May 16, 2008
When I was out recently with my grandparents, we walked along a short woodland walkway which took us to a playpark where the kids could run off some of their excess energy. As we approached the walkway, we heard a man talking, and when we drew a little closer, we saw him pacing back & forth talking on his mobile phone. We quietened down the kids and kept walking to the park. On our way back to the car with our happy and only mildly tired out children, I noticed that the man wasn’t there anymore, and just at the spot where he had been walking back and forth engaged in his conversation, I saw this beautiful flower:
I wonder if he saw it too?
The World Is Too Much With Us
The World is too much with us; late and soon,
Getting and spending, we lay waste our powers:
Little we see in Nature that is ours;
We have given our hearts away, a sordid boon!

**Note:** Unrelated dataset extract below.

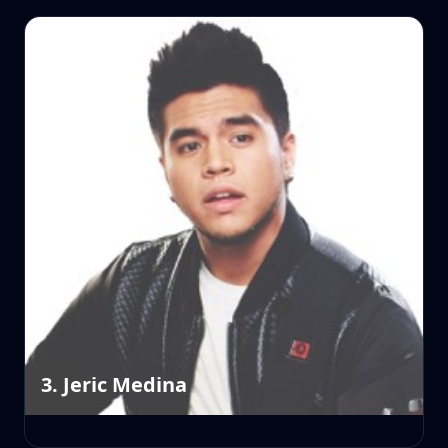
3. Jeric Medina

This Sea that bares her bosom to the moon,
The winds that will be howling at all hours
And are up-gather’d now like sleeping flowers,
For this, for everything, we are out of tune;
It moves us not.-Great God! I’d rather be
A pagan suckled in a creed outworn,-
So might I, standing on this pleasant lea,
Have glimpses that would make me less forlorn;
Have sight of Proteus rising from the sea;
Or hear old Triton blow his wreathèd horn.
By William Wordsworth
When was the last time that you stopped and stared and fully engaged with the beauty of the world around you? What gift did you find when you did? A flower like this one? Or maybe a beautiful view? Or maybe a stunning reflection?